Филофей Никитич стал скучать без своего «народца». Вслед за Собакиным его покинул домовой. Однажды вечером, когда Филофей уже собирался закрыть музей, из-за шкафа выплыл Михаил Захарович. Космы его торчали как обычно, потому что еще не придумано такой гребенки, которая могла бы причесать нечистую силу. Но облик его лучился довольством, а маленькие глаза счастливо поблескивали.

– Дождался я, дождался, Филя. Вышло мне освобождение, к своим полечу, к михаилархангельцам!

– Да неужели они на свободе живут?

– Кто, наши, что ли? А за ними смертных грехов не водилось, с чего это им вечно мытариться? Теперь, зато, будет чем заняться. Нечистая сила у меня затрясется.

– Неужто и там у Вас организации имеются?

– Ты что-то мудрено говоришь, паря. Какие еще такие организации?

– Ну, против бесов.

– А то как же! Мы против них скопом идем во главе с угодником нашим. Впереди Святой Михаил Архангел, а следом мы под его стягом. Это, брат, большая сила.

– Неужели опять воевать собрался?

– А как же, Филя! Ты погляди, какое отродье на нас прет, как же тут в стороне сидеть? Не в обычаях наших эдак-то… Я им, мужеложцам и растлителям, яйца-то поотрываю!

– Неужели Вы и с земными пороками боретесь?

– Это как придется. Бывает, по небу чертей гоняешь, а иной раз и плотский тунеядец подвернется. Вот, к примеру, пока ты из музея отлучался, ваш новый начальник культуры сюда секретаршу приводил. Выставку «Местных ископаемых» оглядывать. Очень любознательный. И решил он это у ней залежи под юбкой исследовать. А она еще в тех летах, когда полезные ископаемые за просто так не отдают. Стала отнекиваться. Он силком. Давай, говорит зажгем костер любви прямо на столе. И, видать, зажег бы, да я эту рысь ему на башку свалил. Рысь-то не тяжелая, а подставка ничего, из точеного камня. Впору пришлась.

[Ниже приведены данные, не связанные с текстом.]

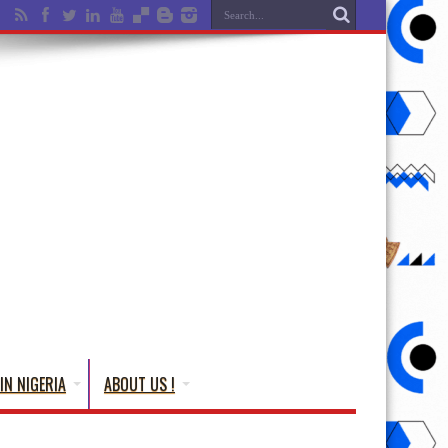
IN NIGERIA
ABOUT US !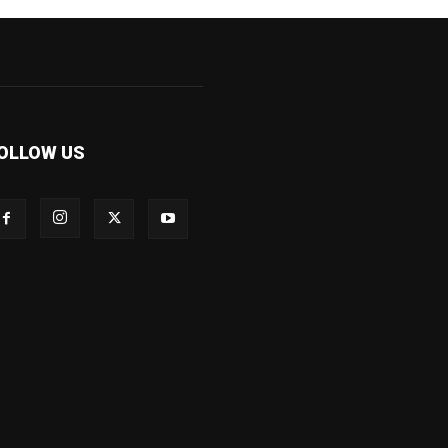
OLLOW US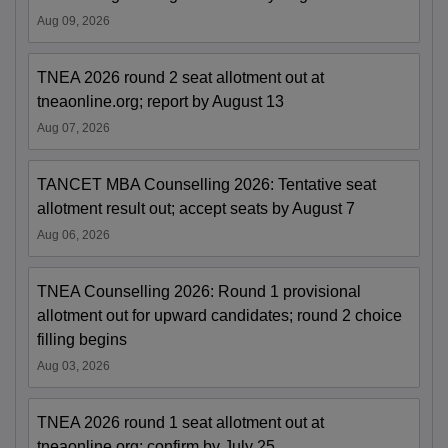
Aug 09, 2026
TNEA 2026 round 2 seat allotment out at
tneaonline.org; report by August 13
Aug 07, 2026
TANCET MBA Counselling 2026: Tentative seat
allotment result out; accept seats by August 7
Aug 06, 2026
TNEA Counselling 2026: Round 1 provisional
allotment out for upward candidates; round 2 choice
filling begins
Aug 03, 2026
TNEA 2026 round 1 seat allotment out at
tneaonline.org; confirm by July 25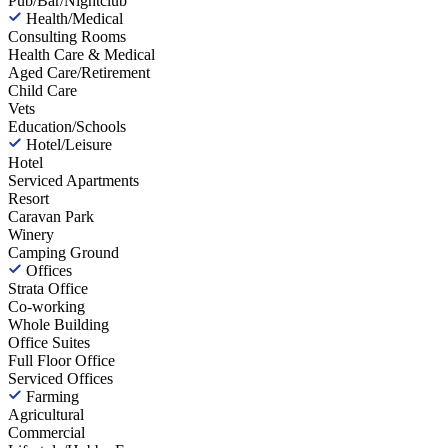
Pub/Bar/Nightclub
Health/Medical
Consulting Rooms
Health Care & Medical
Aged Care/Retirement
Child Care
Vets
Education/Schools
Hotel/Leisure
Hotel
Serviced Apartments
Resort
Caravan Park
Winery
Camping Ground
Offices
Strata Office
Co-working
Whole Building
Office Suites
Full Floor Office
Serviced Offices
Farming
Agricultural
Commercial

– Так вон что Ивана Тимофеича в больницу свезли! Только, говорят, у него ушиб на нервной почве. В нервное отделение поместили…

– Я уж постарался. Когда он после рыси глазыньки открыл, я тут перед ним и явился, во всей красоте. Теперь его не скоро выпишут. Ну, прощевай пока, да не греши, а то свалю на тебя какую-нибудь дрянь. Мне теперь позволено…

С этими словами Чавкунов растворился в воздухе, и больше его Филофей не видел. Да и другие признаки загробной жизни стали помаленьку исчезать. Успокоились фотографии, не слышно было таинственного скрипа дверных петель и не видно неясных бликов по углам. Тихо. «Все ушли на фронт», – думал Филофей Никитич. И вправду, за окном рушилась держава, вздымая к небу отчаянные чувства миллионов людей. Где-то, в недостижимом для человеческого восприятия пространстве, разгорелась ожесточенная схватка между Добром и Злом, и на земле мелькали лишь тени этой схватки, облекавшиеся в лики известных стране персонажей.

– Смутное время, – бормотал Филофей Никитич, – все как тогда, как при Бориске Годунове. А конец-то какой будет? Тоже как тогда?